"Non-manufacturing business activity increased for the 46th consecutive month in January," Nieves said. He added, "Business Activity increased at a faster rate in January than in December. New Orders and Employment increased at slower rates than in December. The Prices Index decreased 4.5 percentage points this month to 55.2 percent. Seven non-manufacturing industries reported increased activity in January. Members' comments in January are mostly positive concerning current business conditions. The overall indication in January is continued economic growth in the non-manufacturing sector at a faster pace than in December."
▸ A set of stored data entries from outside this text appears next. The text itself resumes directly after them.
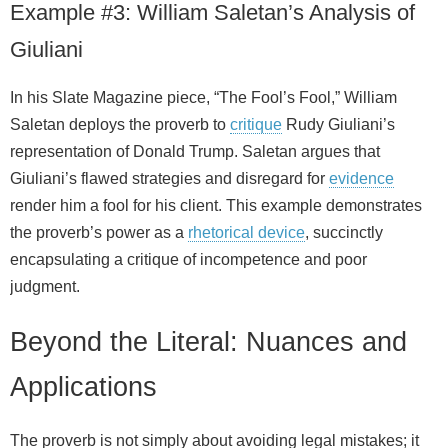
Example #3: William Saletan’s Analysis of
Giuliani
In his Slate Magazine piece, “The Fool’s Fool,” William
Saletan deploys the proverb to
critique
Rudy Giuliani’s
representation of Donald Trump. Saletan argues that
Giuliani’s flawed strategies and disregard for
evidence
render him a fool for his client. This example demonstrates
the proverb’s power as a
rhetorical device
, succinctly
encapsulating a critique of incompetence and poor
judgment.
Beyond the Literal: Nuances and
Applications
The proverb is not simply about avoiding legal mistakes; it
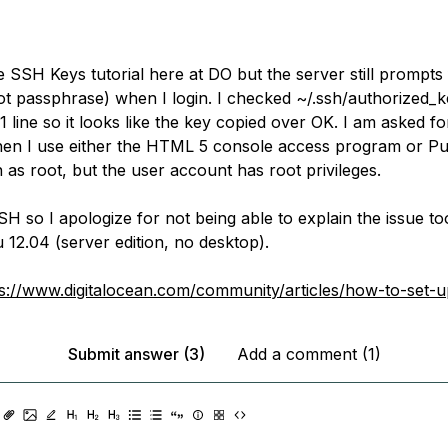
e SSH Keys tutorial here at DO but the server still prompts
t passphrase) when I login. I checked ~/.ssh/authorized_
 1 line so it looks like the key copied over OK. I am asked f
en I use either the HTML 5 console access program or Pu
n as root, but the user account has root privileges.
H so I apologize for not being able to explain the issue too
 12.04 (server edition, no desktop).
ps://www.digitalocean.com/community/articles/how-to-set-
Submit answer (3)
Add a comment (1)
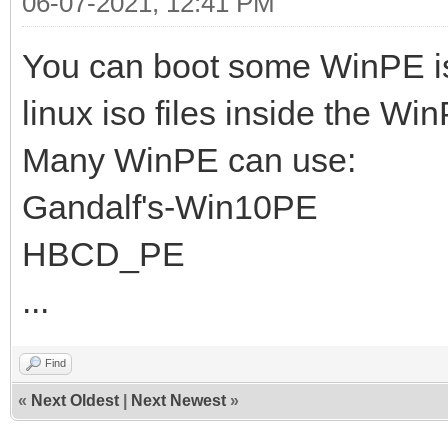
06-07-2021, 12:41 PM
You can boot some WinPE i
linux iso files inside the Wi
Many WinPE can use:
Gandalf's-Win10PE
HBCD_PE
...
Find
«
Next Oldest
|
Next Newest
»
Let's look at the internals.
First, the overall index increased a few points. That doesn't hurt. But the increase was 2.3. In other words, it's a bit higher than last months survey.
But some of the internals aren't that solid. New orders decreased .2% and employment decrease 1.5%. New export orders decreased 6.5% and imports decreased 10%. These four numbers point to a slowdown, not an expansion. The backlog of orders increased 1%.
On the plus side, prices dropped 4.5%.
Here is the comments section from the report:
* "Revenue is better and costs are starting to come down — especially petroleum-related costs." (Agriculture, Forestry, Fishing & Hunting)
* "Activity continues to exceed plans." (Health Care & Social Assistance)
* "Our sales continue to lag behind expectations, causing plans for deeper cost-cutting measures." (Retail Trade)
* "2007 off to a brisk start!" (Utilities)
* "More requests for services, particularly offshoring." (Professional, Scientific & Technical Services)
Note the highlighted comment from the retail industry -- sales continue to lag. That indicates several points. First, the Census Bureau's new retail model is probably a bit off (still) and rill be revised downward in the next report. Secondly, it indicates the downtrend has been in place a bit longer than the time period of the report (the use of the word "continue").
Also note the offshoring activity is specifically mentioned. That means we may have a further drop in employment over the next few months -- or at least weaker growth.
Again -- while the overall index was up, the internals were down.


2 comments:
This is not snark, but "prices falling" does not strike me as good news.
Prices will fall as the consumer pulls in his/her horns/[female equivalent of horns].
No, I would say that this is the beginning of the end.
It will be extremely interesting to see how long the stock market can stay afloat. A death watch, if you will.
Yes, all five numbers ... the four included as a group plus the price drop ... point to declining activity.
And professional offshoring services are a one-off that lead to a permanent reduction in domestic value-added. They are only a net positive if the increase in the growth in domestic value added in exports more than covers the drop in domestic value-added in production for the domestic market.
With those export numbers, there does not appear to be the kind of substantial "export platform" growth that is a pre-requisite for that kind of "cross-haul trade" led growth ('pre-requisite' implying that this is a necessary but not sufficient condition).